Saved data entries:

════════════════

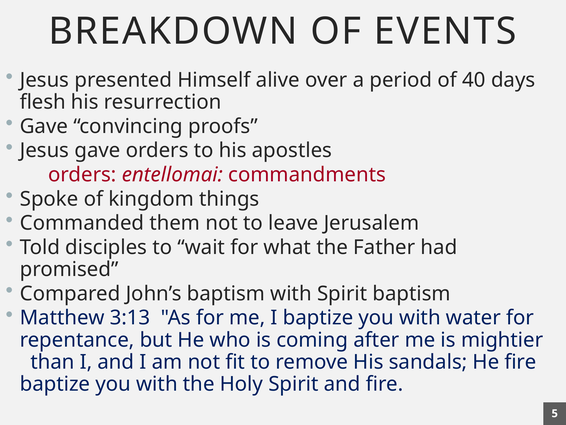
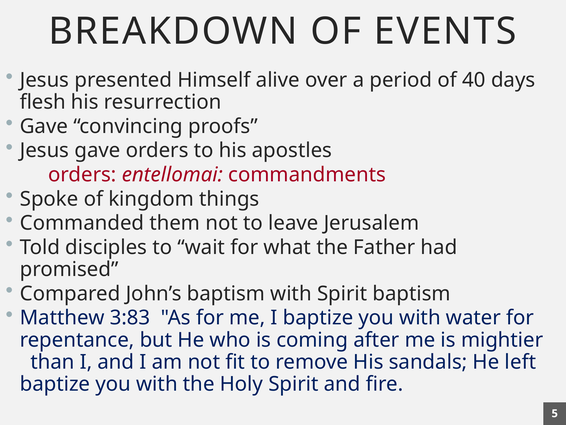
3:13: 3:13 -> 3:83
He fire: fire -> left
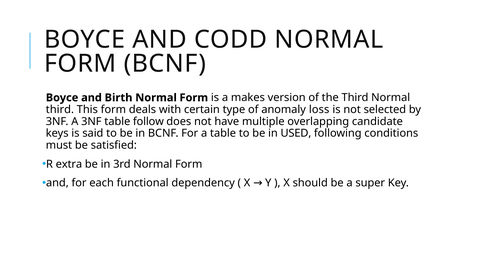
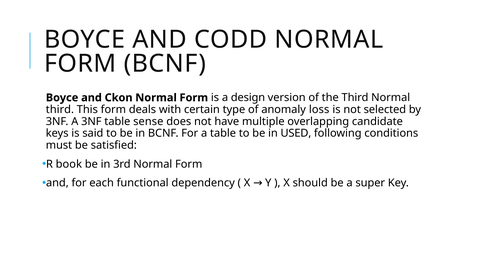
Birth: Birth -> Ckon
makes: makes -> design
follow: follow -> sense
extra: extra -> book
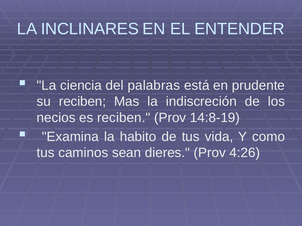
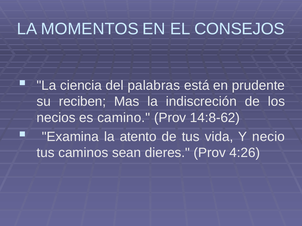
INCLINARES: INCLINARES -> MOMENTOS
ENTENDER: ENTENDER -> CONSEJOS
es reciben: reciben -> camino
14:8-19: 14:8-19 -> 14:8-62
habito: habito -> atento
como: como -> necio
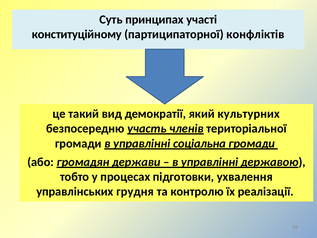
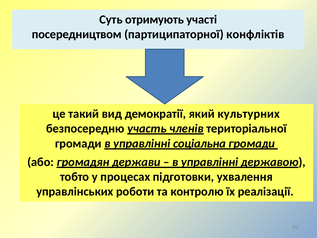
принципах: принципах -> отримують
конституційному: конституційному -> посередництвом
грудня: грудня -> роботи
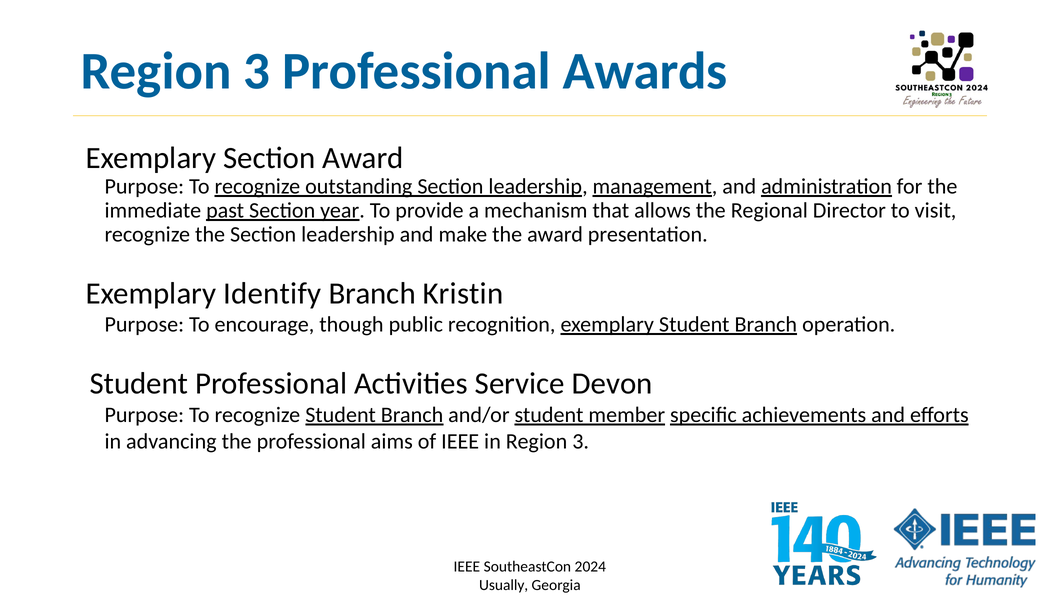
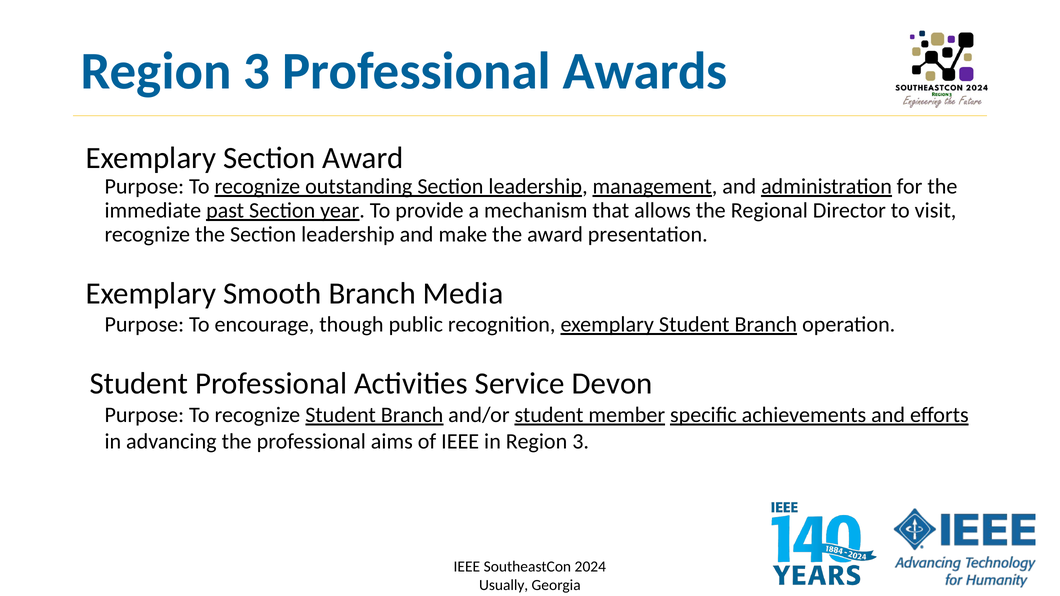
Identify: Identify -> Smooth
Kristin: Kristin -> Media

════════════════

Reproduce every text line from the records character for character. Leave out the pictures.

Answer for this exercise:
3:13: 3:13 -> 3:83
He fire: fire -> left
Birth: Birth -> Ckon
makes: makes -> design
follow: follow -> sense
extra: extra -> book
INCLINARES: INCLINARES -> MOMENTOS
ENTENDER: ENTENDER -> CONSEJOS
es reciben: reciben -> camino
14:8-19: 14:8-19 -> 14:8-62
habito: habito -> atento
como: como -> necio
принципах: принципах -> отримують
конституційному: конституційному -> посередництвом
грудня: грудня -> роботи
Identify: Identify -> Smooth
Kristin: Kristin -> Media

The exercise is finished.